We are dealing with other peoples’ crises all the time: we go into a mess and people are looking at us to be leaders and help them out of it, to sort it out and to give them some direction. So you have to be very focused and able to cope well under pressure. You have to take calculated risks and not bottle out at the last minute.’
Being a woman
Brittain says the fact that she is a woman tends to facilitate her job rather than hinder it. ‘You tend to diffuse the situations much better. You get in the door with people who wouldn’t normally let you in. You can really use it to your advantage, it’s dreadful. You also get the wife on side much quicker.’
Only very occasionally do older company directors refuse to deal with her, she claims, but adds no more so than in any other profession.
Another important element is to have a sense of humour. ‘You see all sorts of things come out of the woodwork things that people never disclose to their family. I’ve had a bankrupt with two wives, neither one of them knew about the other one. It never ceases to amaze me! If we didn’t laugh about it I suppose we’d all go bananas in our office. Many a morning I wished there was a big gin bottle in the office.’
And she says trustees get blamed for everything, from the fact they don’t have a coat (and therefore, quite handily, can’t come to the office) to the fact they’re having a bad Christmas. ‘It’s all your fault,’ she laughs, ‘nothing to do with the fact that they haven’t paid their bills.’
The job also requires a thick skin as complaints flood in, with angry letters from well-known people.
And the job can be dangerous. Baker Tilly goes to great lengths to secure its offices and has even employed a former police detective to escort the bankruptcy team if there’s possible trouble ahead. ‘We even had people down at reception with firearms once,’ said Brittain.
There are several types of bankrupts, according to Brittain. There are those who think they know the insolvency law better than the trustee and those who have just let their debts run away with them.
‘But then you have the complete – for lack of a better word – lunatics. They go to court over everything.
‘And you get the real crooks, who are clever. They’re the people I like dealing with the best.

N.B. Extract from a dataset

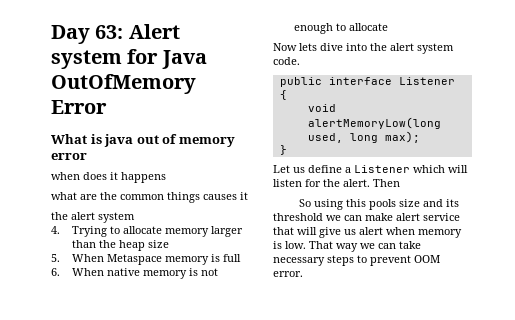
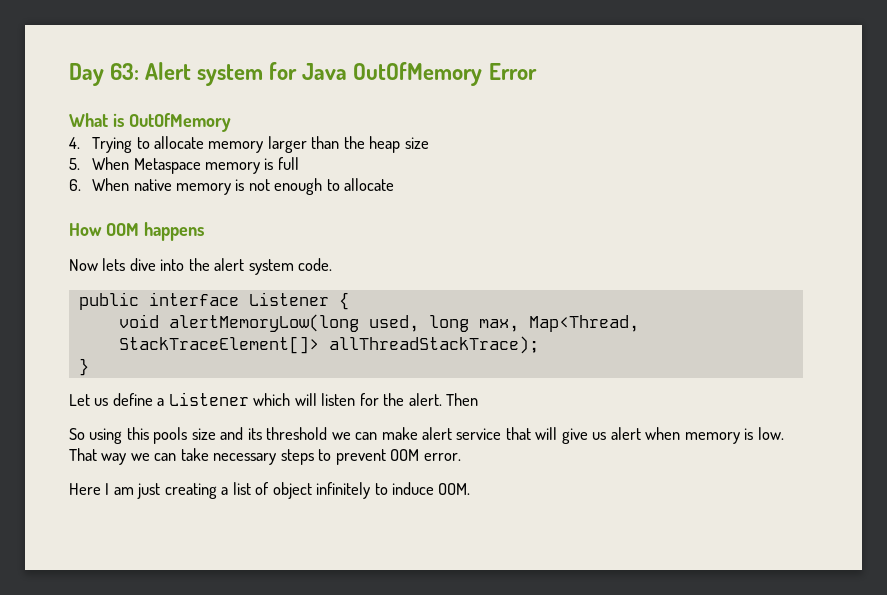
[104,134,235,147] [51,153,87,160] [51,172,166,183] [51,192,248,203] [51,212,135,223] java out of memory error // when does it happens // what are the common things causes it // the alert system -> [128,113,231,132] OutOfMemory
(388, 27) none -> [69,222,204,241] // How OOM happens
[384,131,420,143] max); -> [478,315,639,332] [118,336,539,354] max, Map<Thread, StackTraceElement[]> allThreadStackTrace);
(303, 274) none -> [69,482,471,499] // Here I am just creating a list of object infinitely to induce OOM.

They try to transfer assets, hide assets, tell you one story, and think they’re really good liars. They are generally clever; quite charismatic. But getting behind them is really great. It is detective work. You learn to work out when people are lying to you.’
Bankruptcy is also a very hands-on job requiring energy, according to Brittain. She has had to lift boxes, stand in doorways and even move yachts in the call of duty. But, she says, thanks to that she has acquired many new skills, including driving a JCB.
Although her job can be a ‘double-edged sword’ Brittain is passionate about her work, saying: ‘The rewards are enormous when you make the connection, even though so much groundwork has to be done first. But I love it, it’s a great profession. I think it’s sometimes more interesting than corporate work because you get right into the nitty-gritty of people’s lives and their motives for doing things.’